ACR Stealer distributed through counterfeit Claude AI download pages promoted by malicious search ads

SANS ISC handler Brad Duncan documented a delivery chain that impersonates Anthropic's Claude desktop app via counterfeit "Download for Windows" pages, promoted through malicious search ads hosted on sites.google.com, ultimately dropping ACR Stealer (SANS Internet Storm Center, 2026-05-26). Clicking the download button delivers a corrupted ZIP archive containing obfuscated PowerShell; the infection chain also involves a JPEG image whose precise role the SANS ISC analyst could not characterise (no embedded data was identified in it), and ends in execution of the commodity infostealer ACR Stealer, which harvests credentials and browser data (T1566.002, T1059.001). [SINGLE-SOURCE] — reported by SANS ISC only at time of writing.

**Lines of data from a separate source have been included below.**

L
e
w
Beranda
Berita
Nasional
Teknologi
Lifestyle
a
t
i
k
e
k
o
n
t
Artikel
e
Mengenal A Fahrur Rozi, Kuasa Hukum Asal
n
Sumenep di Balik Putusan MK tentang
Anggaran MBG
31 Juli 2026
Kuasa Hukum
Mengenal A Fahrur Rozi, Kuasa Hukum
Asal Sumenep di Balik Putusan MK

Why it matters to us: this is the demand-side mirror of the TrapDoor item above — attackers monetising trust in AI tooling, here against ordinary employees searching for an AI client rather than developers. Add Anthropic/Claude and other AI-brand impersonation to brand-abuse and malvertising monitoring; hunt for powershell.exe spawned from browser-download or archive-extraction paths (Sysmon EID 1 / Windows 4688, especially with -nop/-w hidden/-enc), PowerShell reading image files as code, and outbound connections from powershell.exe to newly-registered domains.

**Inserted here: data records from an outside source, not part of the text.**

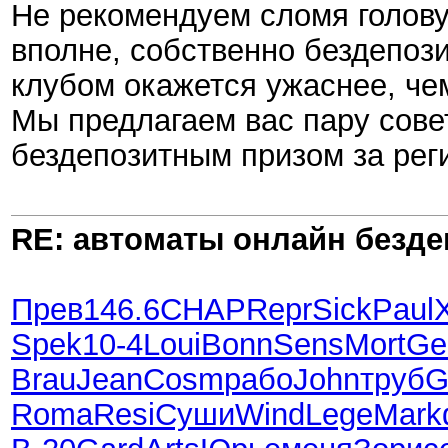
Не рекомендуем сломя голову
вполне, собственно бездепоз
клубом окажется ужаснее, чем
Мы предлагаем вас пару сове
бездепозитным призом за рег
RE: автоматы онлайн безд
Прев
146.6
CHAP
Repr
Sick
Paul
Spek
10-4
Loui
Bonn
Sens
Mort
Ge
Brau
Jean
Cosm
рабо
John
труб
G
Roma
Resi
Суши
Wind
Lege
Mark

threat26 May 05:00Zsingle-sourceOpen finding ↗

2026-05-26 · view entry permalink →

HIGH

"TrapDoor" cross-ecosystem supply-chain campaign validates stolen tokens before exfil and poisons AI-assistant config files

Socket disclosed TrapDoor, a coordinated supply-chain campaign spanning 34+ malicious packages across 384+ versions published to npm, PyPI and Crates.io, with earliest activity on 2026-05-22 ~20:20 UTC; Socket reports a median detection latency of under six minutes after publish (Socket, 2026-05-24; The Hacker News, 2026-05-25). Each registry carries a distinct execution path: npm packages run a JavaScript credential harvester via a postinstall lifecycle hook (T1195.001, T1059.004); PyPI packages execute on import and pull a remote payload via node -e; Rust crates use build.rs scripts that XOR-encrypt local Sui/Solana/Aptos wallet keystores and exfiltrate them to GitHub Gists. The npm harvester validates stolen AWS and GitHub tokens against live APIs before flagging them — only working credentials are exfiltrated (T1552.001) — and establishes persistence via cron, systemd units, Git hooks and SSH-based lateral movement (T1053.003, T1021.004). The defining novelty is an AI-assistant targeting vector: the packages write hidden instructions into .cursorrules and CLAUDE.md using zero-width Unicode characters (U+200B family), so a developer reviewing the file sees clean text while Cursor or Claude Code parses an attacker "security scan" directive that triggers data exfiltration (T1195.002).

Why it matters to us: the targeting (crypto/DeFi/AI developer communities) is narrow, but the execution model is not — any CH/EU public-sector DevOps pipeline that installs from these registries is exposed, and the AI-config-poisoning vector is a fresh class of persistence that survives a clean-looking code review. Hunt for node/python/cargo build processes spawning sh/bash/node -e, package-manager process trees writing to ~/.cursorrules or CLAUDE.md (especially with zero-width code points U+200B/U+200C/U+FEFF present), unexpected systemd unit or crontab writes from build runners, and GitHub Gist POST from CI. Pin exact versions, verify lockfile hashes, and run installs with --ignore-scripts where feasible.